Every line of the data below is to be given again as it appears, with the images removed.
(MATERIAL PROVIDED begins)
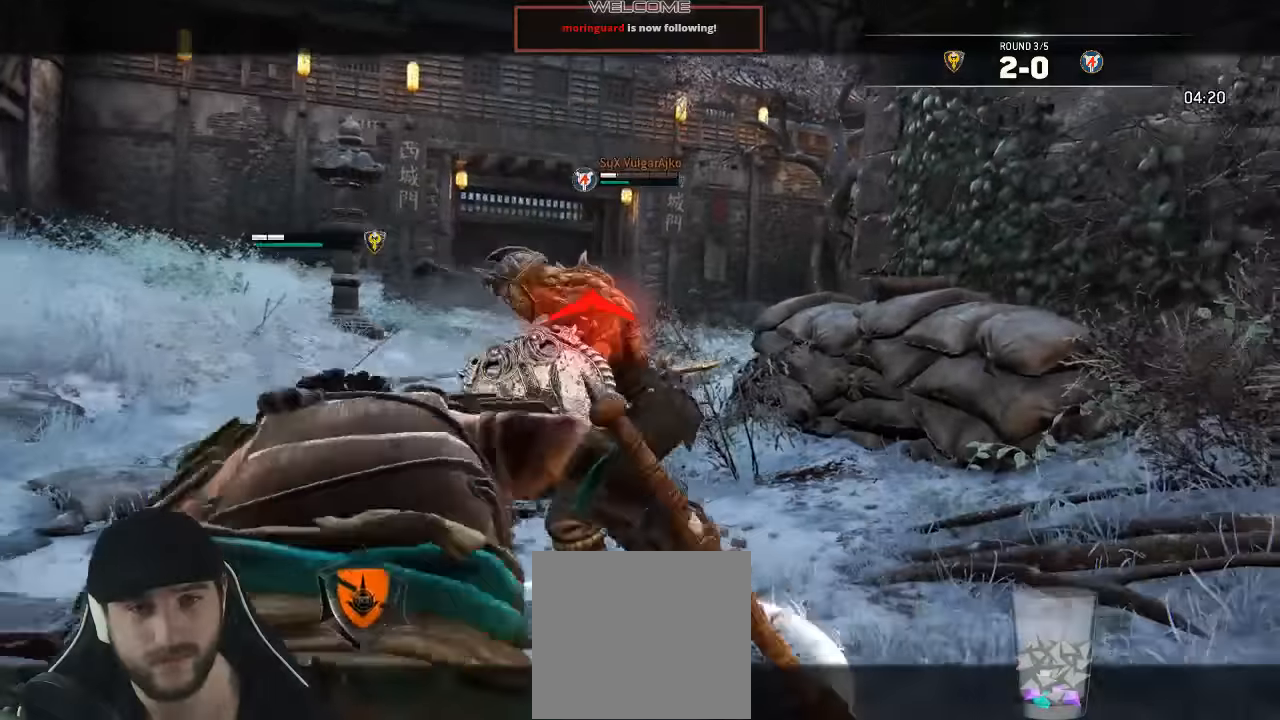
{"dt_ms": 500, "buttons": ["L2"], "left_stick": "right", "right_stick": "up-left", "events": [[366, "right_stick", "up"], [500, "right_stick", "up-left"]]}
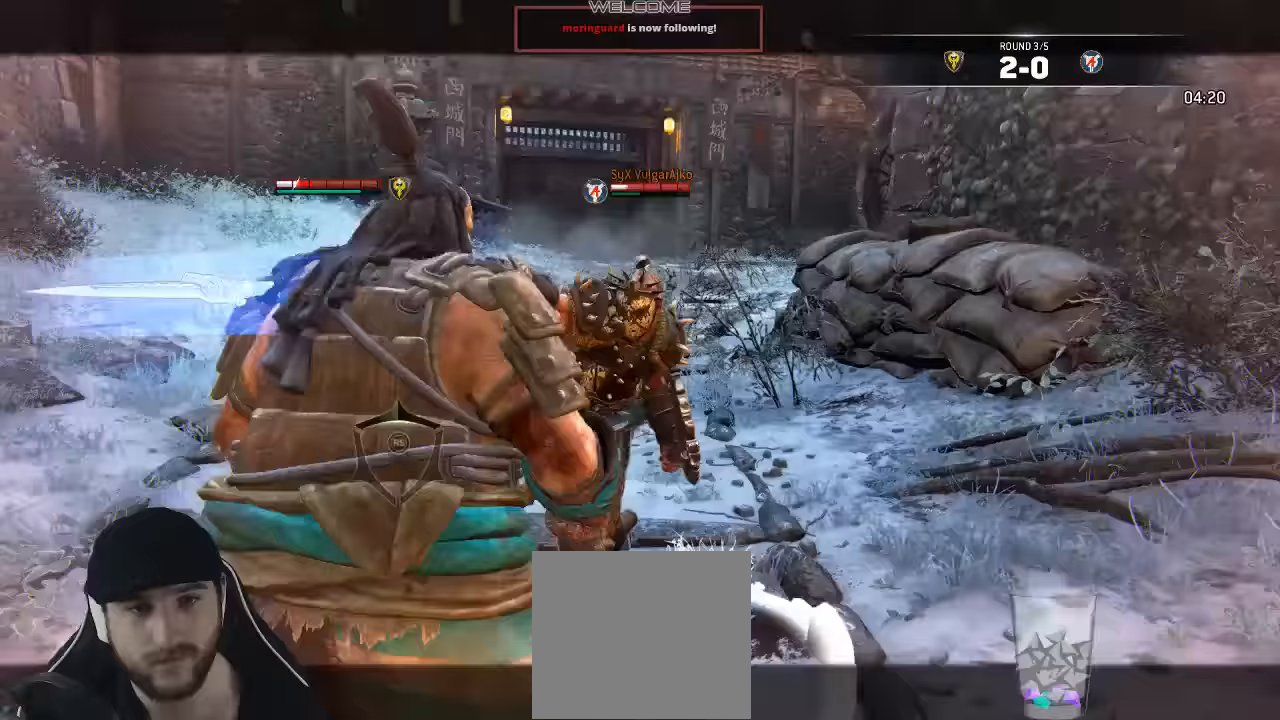
{"dt_ms": 1000, "buttons": ["X", "L2"], "left_stick": "right", "right_stick": "center"}
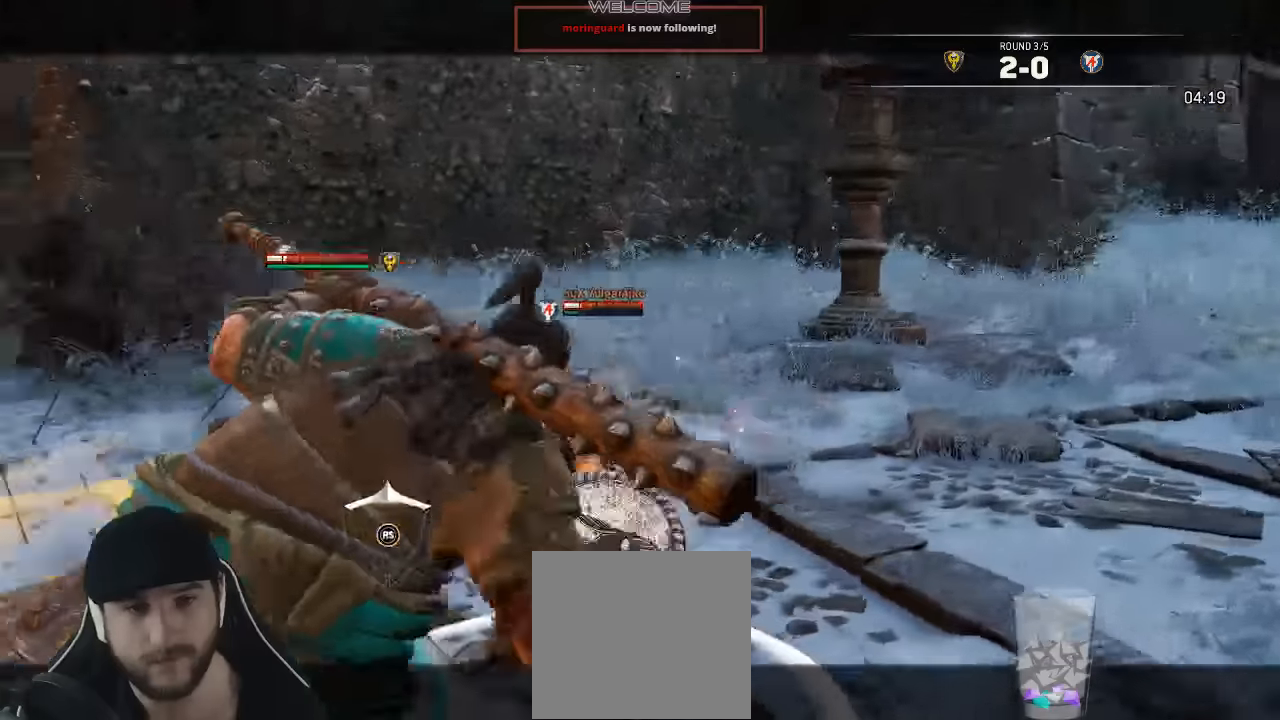
{"dt_ms": 500, "buttons": ["L2"], "left_stick": "down-right", "right_stick": "up-right"}
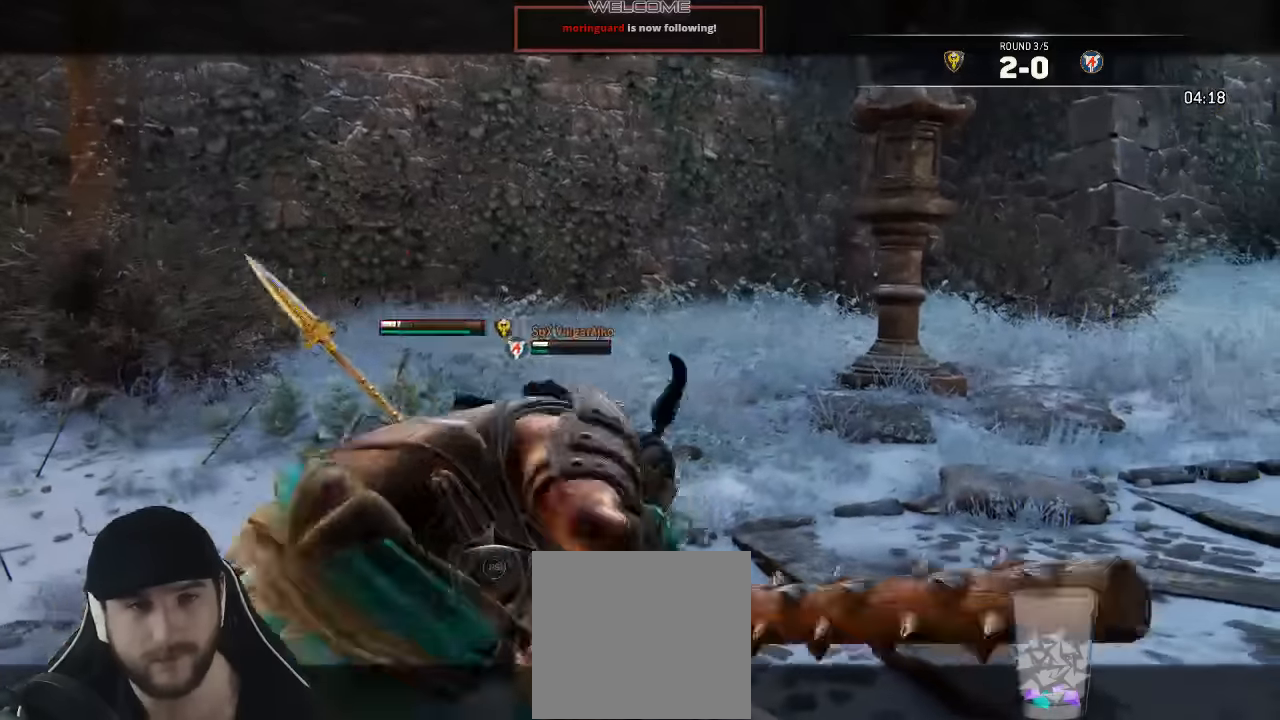
{"dt_ms": 500, "buttons": ["L2", "R2", "R3"], "left_stick": "up", "right_stick": "right"}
(MATERIAL PROVIDED ends)
- [SOLUTION TO THIS PROBLEM]:
{"dt_ms": 500, "buttons": ["L2"], "left_stick": "right", "right_stick": "up-left", "events": [[366, "right_stick", "up"], [500, "right_stick", "up-left"]]}
{"dt_ms": 1000, "buttons": ["X", "L2"], "left_stick": "right", "right_stick": "center"}
{"dt_ms": 500, "buttons": ["L2"], "left_stick": "down-right", "right_stick": "up-right"}
{"dt_ms": 500, "buttons": ["L2", "R2", "R3"], "left_stick": "up", "right_stick": "right"}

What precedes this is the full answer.